Ingredients for Hoisin Pork Belly Burnt Ends
To make these mouthwatering Hoisin Pork Belly Burnt Ends, you’ll need a few simple yet flavorful ingredients. Here’s what you’ll need:
For the Pork Belly:
- 3 lbs pork belly (skinless, cut into 1.5-inch cubes)
- 1 cup olive oil (for coating)
- 2 tbsp BBQ rub
- ½ cup hoisin sauce
- 2 tbsp soy sauce (adds umami depth)
- 1 cup BBQ sauce
- ½ tsp red pepper flakes (optional, for heat)
- 2 tbsp maple syrup
- 150 mil apple cider vinegar in a spritz bottle
- 1 tbsp brown sugar
- 80g butter (cubed)
For Garnish (Optional)
- Sesame seeds (for crunch)
- Sliced green onions (for a fresh touch)
Directions
- Preheat your smoker to 250ºF. Use fruitwood like apple or cherry for a mild, sweet smoke flavor.
- Cut the pork belly into 1.5-inch cubes and place them in a large bowl.

- Drizzle with 2 tablespoons of olive oil and season generously with your favorite BBQ rub. Toss to coat evenly.
- Arrange the seasoned pork belly cubes on a wired rack or directly on the smoker grates. Spritz them with the apple cider vinegar every 30 mins and brush each cube with olive oil every hour. Smoke for 2.5 to 3 hours, or until the internal temperature reaches 170f.
- Add the Hoisin Glaze: In a small bowl, add 1 cup of BBQ sauce with ½ cup hoisin sauce. Mix until well combined.
- Transfer the smoked pork belly cubes to a foil tray, then pour butter, brown sugar, maple syrup and the hoisin glaze over them. Mix them all together and then cover the tray with foil.

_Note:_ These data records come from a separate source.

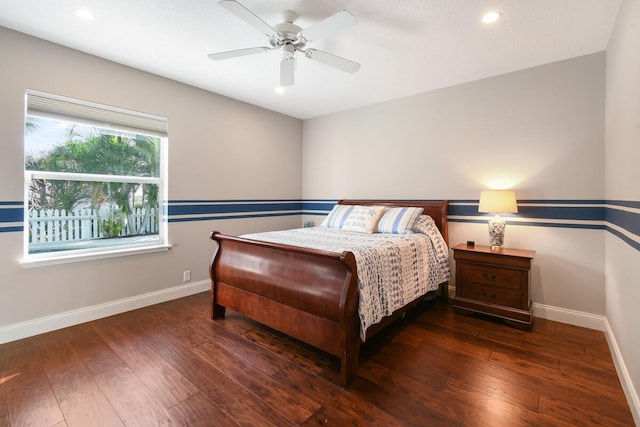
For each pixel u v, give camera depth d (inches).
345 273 75.8
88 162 111.8
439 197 138.9
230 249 106.3
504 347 91.7
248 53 87.8
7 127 92.0
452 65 113.2
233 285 104.5
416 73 120.6
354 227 133.6
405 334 100.3
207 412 64.0
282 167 180.4
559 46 98.7
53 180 104.2
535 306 115.5
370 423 61.2
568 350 89.7
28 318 96.9
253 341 95.0
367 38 94.3
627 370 70.5
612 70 90.1
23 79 94.1
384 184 157.3
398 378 76.2
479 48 100.3
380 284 85.7
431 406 66.1
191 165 137.6
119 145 119.5
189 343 93.4
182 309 121.0
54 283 101.8
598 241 103.8
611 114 91.5
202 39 96.6
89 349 89.2
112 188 118.3
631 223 68.0
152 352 87.8
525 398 68.5
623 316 75.9
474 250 113.1
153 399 67.8
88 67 106.6
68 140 107.0
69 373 77.1
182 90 133.0
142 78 120.3
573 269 108.3
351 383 74.2
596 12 80.2
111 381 74.0
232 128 153.4
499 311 107.7
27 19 86.0
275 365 81.7
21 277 95.5
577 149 106.8
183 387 72.1
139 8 80.5
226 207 152.0
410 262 103.7
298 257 85.0
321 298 78.1
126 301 118.6
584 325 106.2
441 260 123.3
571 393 70.2
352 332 74.7
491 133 124.3
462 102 131.2
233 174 154.7
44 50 97.7
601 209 103.0
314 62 111.2
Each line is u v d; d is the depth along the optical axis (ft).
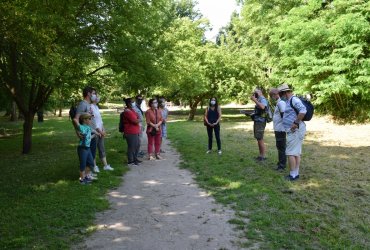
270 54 84.12
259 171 28.19
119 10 39.70
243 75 95.86
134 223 18.12
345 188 23.18
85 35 40.04
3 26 26.50
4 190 24.08
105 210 20.18
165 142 48.24
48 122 98.17
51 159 37.70
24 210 19.58
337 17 57.67
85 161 25.68
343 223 17.38
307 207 19.71
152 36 45.42
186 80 84.79
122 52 42.11
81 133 25.38
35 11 28.73
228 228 17.19
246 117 102.94
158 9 45.78
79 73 39.34
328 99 63.72
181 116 117.29
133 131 32.73
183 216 19.02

- Place the tray back into the smoker and continue to cook them at 275°F (135°C), until the internal temperature reaches around 200f. This will take around 1-1.5 hours.
- Remove the tray from the smoker and rest for 15 mins before serving. Garnish with sesame seeds and sliced green onions for extra flavor.
This dish is great as an appetizer or a tasty main dish that’s sure to impress your guests.